William Donohue, president of the conservative Catholic League for Religious and Civil Rights based in New York, said the legal language was "simply code for, 'What's wrong with you, honey, aren't you smart enough to make sure condoms were used?' "

And that, he notes, is completely counter to the church's teachings, which hold that using contraceptives is "intrinsically evil."

Frances Kissling, president of Catholics for a Free Choice, a group that supports abortion rights, said Levada's defense was an example of how, "if something will cost the bishops money, they will use any argument whatsoever - like any other corporate entity - that will get them off the hook. It's a disgrace." Levada was on vacation and unavailable to comment on the controversial legal stance, but the attorney who came up with it, Richard J. Kuhn, said he wrote Levada's answer to the complaint strictly from a "common sense" legal perspective, without regard to Catholic teachings.

However, Kuhn, an outside attorney who was hired by the archdiocese to handle the case, questions whether Levada ever saw the document. "I doubt that the archbishop would have gotten a copy of the pleading," he said.

He said his best recollection about the proceeding was that he worked exclusively with the risk-management department for the Archdiocese of Portland.
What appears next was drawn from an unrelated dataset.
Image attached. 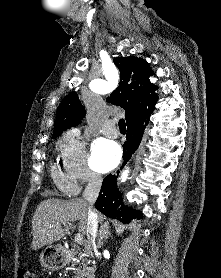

Kuhn said the defense he raised was probably based on his suspicion that Collopy got pregnant to keep Uribe out of the priesthood. "The archbishop shouldn't be criticized for something I did that didn't have anything to do with Catholic doctrine," Kuhn said. "It would be a different story if we sat down together and said, 'Let's do this.' "

The Portland archdiocese also doubts that Levada was closely involved. "We understand that the attorney handling the case did not speak with Archbishop Levada on this issue, and that the archbishop had no input," said Bud Bunce, the archdiocese's director of communication. But the fact that Levada may not have approved a legal argument filed under his name troubled some.

"Whether a bishop likes it or not, he has ultimate responsibility for a legal argument made on his behalf or upon behalf of his diocese," said the Rev. Richard McBrien, a theology professor at the University of Notre Dame. "Archbishop Levada would have - or certainly should have - known what his lawyers were arguing on his behalf."

But among the archbishop's defenders is William Shea, director for the Center for Religion, Ethics and Culture at the College of the Holy Cross. He said it would be impossible for Levada to review each legal document, and if the defense motion wasn't approved by him, the mistake was not "earthshaking." "This is not a big deal," Shea said. "It's a slip. It shouldn't have happened, and once it is called to their attention, it won't again."

Collopy's lawsuit against the Archdiocese of Portland was dropped in 1994 when the Denver Province of the Redemptorists, a religious order that ordained Uribe that same year, agreed to pay $215 a month in child support if Collopy stopped the legal action and signed a confidentiality agreement.

In July, after having earlier battled Collopy in court when she asked for additional child support, the Redemptorists announced that they would provide more support to her son.